Carla Jones headshot
Associate Professor, Graduate Director, Associate Chair
Anthropology

Carla Jones’ research analyzes the cultural politics of appearance in urban Indonesia, with particular focus on femininity, domesticity, aesthetics and Islam.  She has written extensively on self-improvement programs, manners and middle-class respectability during the Suharto and post-Suharto periods in Yogyakarta and Jakarta, and is the co-editor, with Ann Marie Leshkowich and Sandra Niessen, of Re-Orienting Fashion: The Globalization of Asian Dress (Berg, 2003).  Her current work situates anxieties about Islamic style in the context of broader debates about corruption and exposure. She is especially interested in the suspicions that settle on covered women in contemporary Indonesia, in which accusations of hypocrisy intersect with gendered assertions about revelation and propriety.

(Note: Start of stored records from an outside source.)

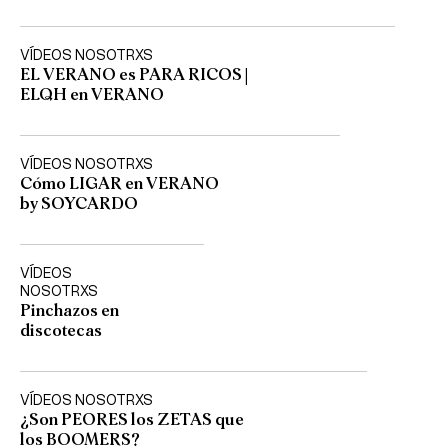
VÍDEOS NOSOTRXS
EL VERANO es PARA RICOS |
ELQH en VERANO
VÍDEOS NOSOTRXS
Cómo LIGAR en VERANO
by SOYCARDO
VÍDEOS
NOSOTRXS
Pinchazos en
discotecas
VÍDEOS NOSOTRXS
¿Son PEORES los ZETAS que
los BOOMERS?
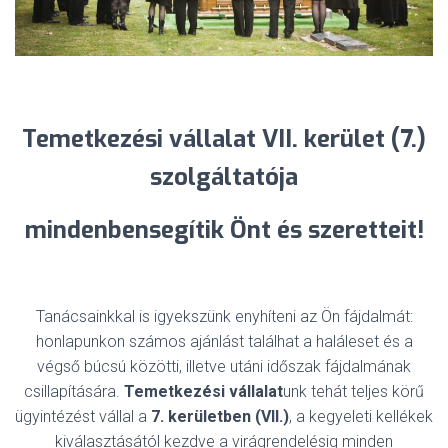
Temetkezési vállalat VII. kerület (7.)
szolgáltatója
mindenben
segítik Önt és szeretteit!
Tanácsainkkal is igyekszünk enyhíteni az Ön fájdalmát:
honlapunkon számos ajánlást találhat a haláleset és a
végső búcsú közötti, illetve utáni időszak fájdalmának
csillapítására.
Temetkezési vállalat
unk tehát teljes körű
ügyintézést vállal a
7. kerületben (VII.)
, a kegyeleti kellékek
kiválasztásától kezdve a virágrendelésig minden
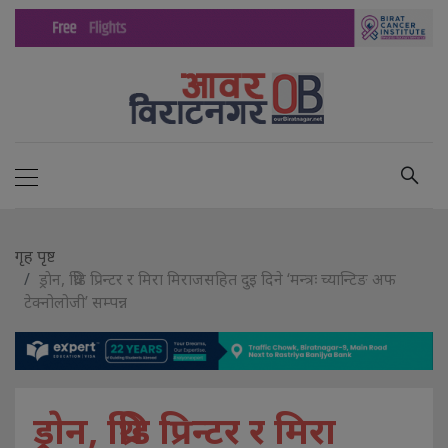
गृह पृष्ट
ड्राेन, थ्रिडि प्रिन्टर र मिरा मिराजसहित दुइ दिने ‘मन्त्रः च्यान्टिङ अफ
टेक्नोलोजी’ सम्पन्न
ड्राेन, थ्रिडि प्रिन्टर र मिरा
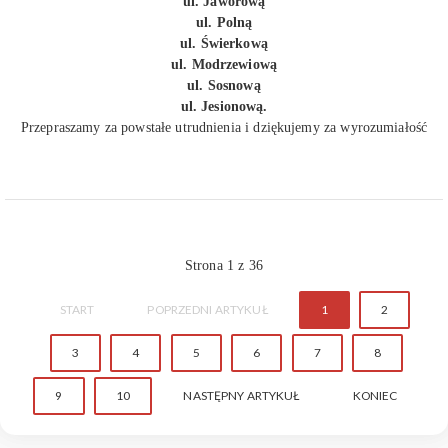
ul. Jaworową
ul. Polną
ul. Świerkową
ul. Modrzewiową
ul. Sosnową
ul. Jesionową.
Przepraszamy za powstałe utrudnienia i dziękujemy za wyrozumiałość
Strona 1 z 36
START
POPRZEDNI ARTYKUŁ
1
2
3
4
5
6
7
8
9
10
NASTĘPNY ARTYKUŁ
KONIEC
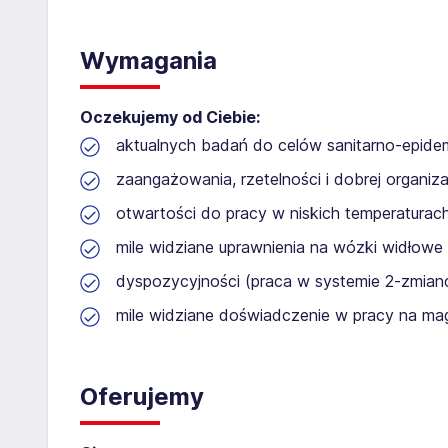
Wymagania
Oczekujemy od Ciebie:
aktualnych badań do celów sanitarno-epidem
zaangażowania, rzetelności i dobrej organiza
otwartości do pracy w niskich temperaturac
mile widziane uprawnienia na wózki widłowe
dyspozycyjności (praca w systemie 2-zmia
mile widziane doświadczenie w pracy na m
Oferujemy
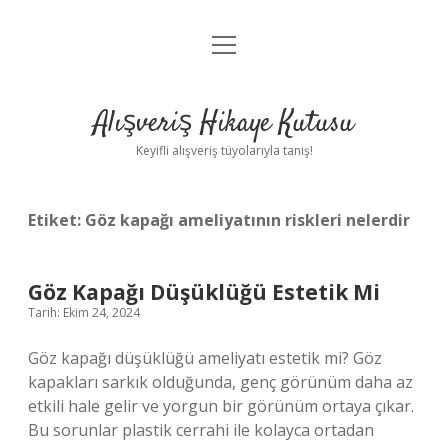
menüyü
Anasayfa
aç
Gizlilik Politikası
Alışveriş Hikaye Kutusu
Yasal Uyarı
Keyifli alışveriş tüyolarıyla tanış!
Hakkımızda
Etiket:
Göz kapağı ameliyatının riskleri nelerdir
Göz Kapağı Düşüklüğü Estetik Mi
Tarih: Ekim 24, 2024
Göz kapağı düşüklüğü ameliyatı estetik mi? Göz
kapakları sarkık olduğunda, genç görünüm daha az
etkili hale gelir ve yorgun bir görünüm ortaya çıkar.
Bu sorunlar plastik cerrahi ile kolayca ortadan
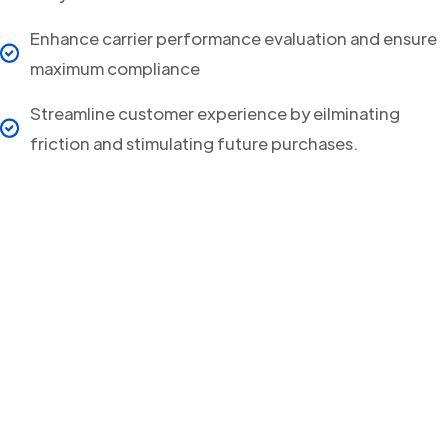
Enhance carrier performance evaluation and ensure
maximum compliance
Streamline customer experience by eilminating
friction and stimulating future purchases.
Your clients will never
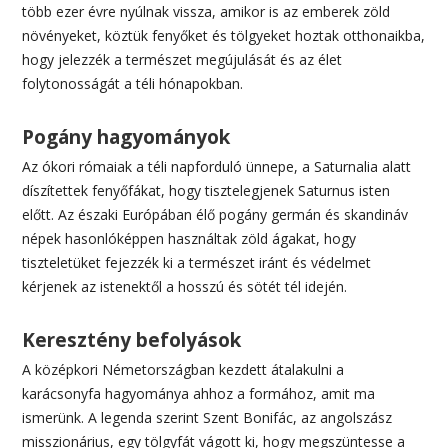
több ezer évre nyúlnak vissza, amikor is az emberek zöld
növényeket, köztük fenyőket és tölgyeket hoztak otthonaikba,
hogy jelezzék a természet megújulását és az élet
folytonosságát a téli hónapokban.
Pogány hagyományok
Az ókori rómaiak a téli napforduló ünnepe, a Saturnalia alatt
díszítettek fenyőfákat, hogy tisztelegjenek Saturnus isten
előtt. Az északi Európában élő pogány germán és skandináv
népek hasonlóképpen használtak zöld ágakat, hogy
tiszteletüket fejezzék ki a természet iránt és védelmet
kérjenek az istenektől a hosszú és sötét tél idején.
Keresztény befolyások
A középkori Németországban kezdett átalakulni a
karácsonyfa hagyománya ahhoz a formához, amit ma
ismerünk. A legenda szerint Szent Bonifác, az angolszász
misszionárius, egy tölgyfát vágott ki, hogy megszüntesse a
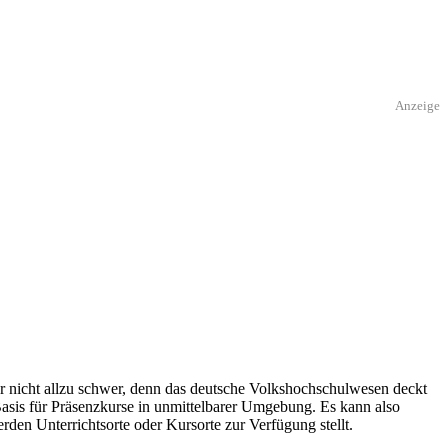
Anzeige
r nicht allzu schwer, denn das deutsche Volkshochschulwesen deckt
Basis für Präsenzkurse in unmittelbarer Umgebung. Es kann also
rden Unterrichtsorte oder Kursorte zur Verfügung stellt.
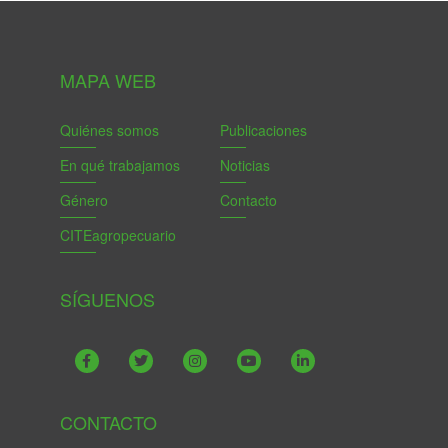
MAPA WEB
Quiénes somos
Publicaciones
En qué trabajamos
Noticias
Género
Contacto
CITEagropecuario
SÍGUENOS
CONTACTO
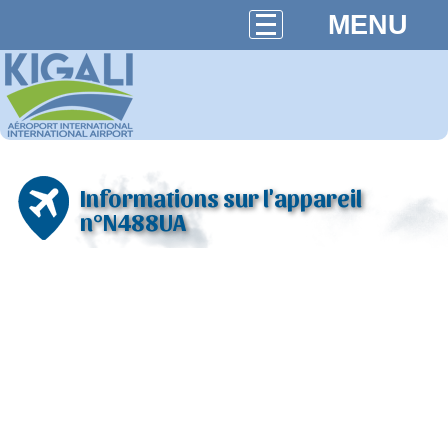
MENU
Informations sur l'appareil
n°N488UA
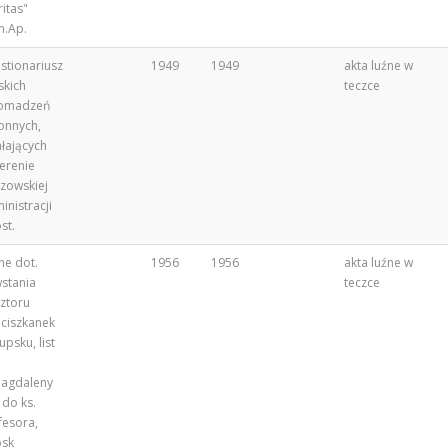
ritas"
.Ap.
stionariusz
1949
1949
akta luźne w
skich
teczce
omadzeń
onnych,
ałających
terenie
zowskiej
inistracji
st.
ne dot.
1956
1956
akta luźne w
stania
teczce
sztoru
nciszkanek
upsku, list
agdaleny
 do ks.
fesora,
psk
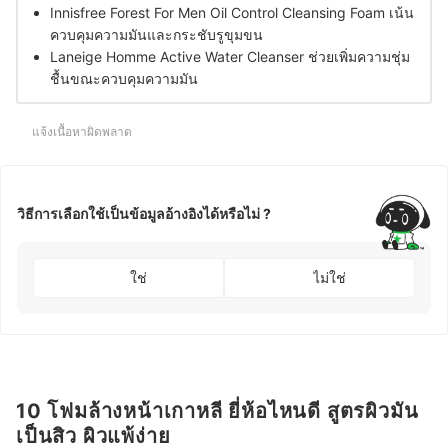
Innisfree Forest For Men Oil Control Cleansing Foam เน้น
ควบคุมความมันและกระชับรูขุมขน
Laneige Homme Active Water Cleanser ช่วยเพิ่มความชุ่ม
ชื้นขณะควบคุมความมัน
แจ้งเนื้อหาผิดพลาด
วิธีการเลือกใช้เป็นข้อมูลอ้างอิงได้หรือไม่ ?
ใช่
ไม่ใช่
10 โฟมล้างหน้าเกาหลี ยี่ห้อไหนดี สูตรผิวมัน
เป็นสิว ผิวแพ้ง่าย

Jones was President of the Association for Feminist Anthropology from 2017-19.

In 2017, she co-edited a special section of the journal American Ethnologist, with Dr. Martin Slama, on social media and religion in Southeast Asia. From 2007-09, Jones was co-PI, with Professor Ruth Mas then of the Department of Religious Studies, of a six-person University of Colorado seed grant analyzing transnational conceptions of Islamic community.

Special interests include: materiality, feminist theory, anthropology of middle classes, consumption and corruption.